Extrait du document:
Invisible

Il dit : « Tu étais stressée la semaine avant ton opération. »
– Ah bon ? Tu as vu que j’étais stressée ?
– Oui, ça se voyait et tu le disais.
La semaine d’avant l’opération, je suis inquiète à cause des grèves dans le train (en cours depuis plus de deux mois qui se cumulent aux conséquences de l’affaissement du talus depuis novembre, et y a toujours des travaux) et, selon lui, par mon opération la semaine suivante. Surtout que cette opération, ça a été toute une histoire !
Ce jour-là, il prend son téléphone, me demande où je vais et regarde les horaires des trains.
Et pour moi, c’est un geste totalement dingue.
Depuis des années, je prends le train. Et dans des situations très complexes et donc de stress, parfois, j’en référais à la personne à mes côtés. Sans effet.
Lui,
C’est le premier qui prend son téléphone et me montre sur l’écran les horaires.
Quel choc !
Le petit écran du téléphone validant les horaires que j’avais vus à la gare.

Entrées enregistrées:

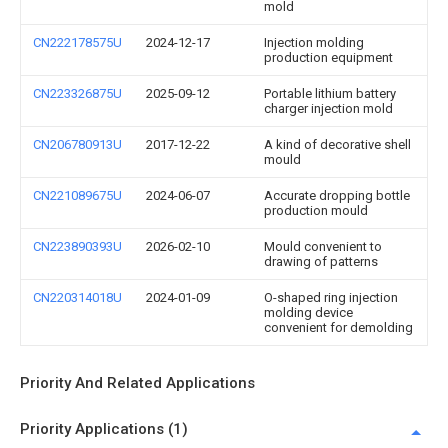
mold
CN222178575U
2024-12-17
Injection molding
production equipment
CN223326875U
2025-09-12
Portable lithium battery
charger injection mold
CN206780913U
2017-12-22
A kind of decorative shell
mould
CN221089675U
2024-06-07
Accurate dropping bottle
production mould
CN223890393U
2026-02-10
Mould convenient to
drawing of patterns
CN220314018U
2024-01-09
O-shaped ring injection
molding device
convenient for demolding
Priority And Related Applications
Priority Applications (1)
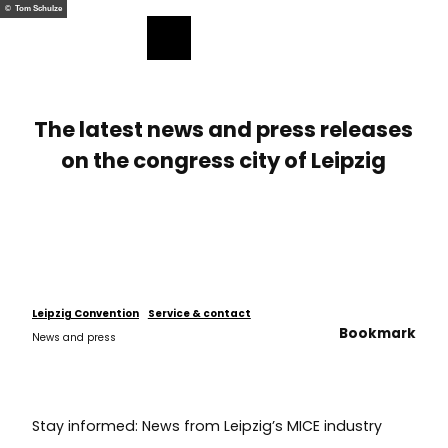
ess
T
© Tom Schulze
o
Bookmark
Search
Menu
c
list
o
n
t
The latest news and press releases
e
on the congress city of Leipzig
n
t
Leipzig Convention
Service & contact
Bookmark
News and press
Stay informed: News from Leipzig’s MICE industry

---

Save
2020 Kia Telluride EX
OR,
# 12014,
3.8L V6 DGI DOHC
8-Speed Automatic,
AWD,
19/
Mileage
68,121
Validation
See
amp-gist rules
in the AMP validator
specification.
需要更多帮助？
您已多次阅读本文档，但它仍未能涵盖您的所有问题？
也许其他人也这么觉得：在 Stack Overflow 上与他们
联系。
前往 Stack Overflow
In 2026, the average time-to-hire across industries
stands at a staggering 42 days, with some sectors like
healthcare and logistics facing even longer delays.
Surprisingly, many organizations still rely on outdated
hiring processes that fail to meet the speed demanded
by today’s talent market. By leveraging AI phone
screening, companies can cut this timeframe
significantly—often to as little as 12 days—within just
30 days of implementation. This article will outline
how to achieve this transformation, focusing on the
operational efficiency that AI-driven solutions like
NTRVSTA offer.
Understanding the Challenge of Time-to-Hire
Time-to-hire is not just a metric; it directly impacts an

--

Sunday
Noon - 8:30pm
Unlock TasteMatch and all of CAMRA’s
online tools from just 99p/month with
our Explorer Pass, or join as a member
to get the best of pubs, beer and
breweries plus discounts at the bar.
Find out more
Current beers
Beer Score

Exercices à traiter:
1 - Dans le récit « Invisible », depuis combien de temps durent les grèves dans le train ?
2 - Recopiez le passage du récit « Invisible » qui va de « Ce jour-là, il » jusqu'à « Quel choc ! ».
3 - Écrivez la suite du récit « Invisible » à partir de sa dernière phrase.
Le listing n'intervient en rien dans ce travail.

Réponses aux exercices:
1 - Depuis plus de deux mois.

2 -
Ce jour-là, il prend son téléphone, me demande où je vais et regarde les horaires des trains.
Et pour moi, c’est un geste totalement dingue.
Depuis des années, je prends le train. Et dans des situations très complexes et donc de stress, parfois, j’en référais à la personne à mes côtés. Sans effet.
Lui,
C’est le premier qui prend son téléphone et me montre sur l’écran les horaires.
Quel choc !

3 -
C’est donc quinze jours après qu’il me dit :
– Tu étais stressée la semaine avant ton opération.
Et à ma réaction que je tente de masquer car je suis au bord de m’évanouir, il continue :
– Et c’est normal que tu sois stressée avant une opération.
– Ah bon ?
Je répéterais en boucle : « C’est normal que tu sois stressée avant une opération. »
– Bah oui, c’est stressant objectivement.
– Surtout que j’ai attendu un an, cela a été reporté plusieurs fois. Car, en plus, je devais trouver un hébergement et ça a été dur. Le trauma a été encore répété.
Je ne le connais pas, il n’est pas mon ami. Il réagit ainsi sans que je lui demande rien. Il le fait, c’est tout. Il est ainsi, c’est ainsi.
C’est donc un choc.
Que je n’identifie pas sur le moment. Parce que justement c’est un choc.
– Et c’est normal ma fatigue ensuite ?
– Oui, bien sûr que c’est normal. C’est sans doute l’anesthésie et aussi la détente qui vient après l’accumulation du stress sur des semaines.
C’est donc quelqu’un qui sait, qui comprend, qui voit,
Ça me fait tellement bizarre que je me sens ultra vulnérable. Au point que j’ai peur de m’effondrer. Et de me dissoudre.
C’est comme si la dissociation pouvait s’arrêter, comme si les effets de la discordance venant de l’extéireur pouvait cesser et que je pouvais réintégrer mon corps. Habiter à nouveau mon corps, ça serait comment ?
Je récolte ces graines car sinon je ne pourrai plus vivre.
Comme si je pouvais avoir la sensation d’être enveloppée à nouveau.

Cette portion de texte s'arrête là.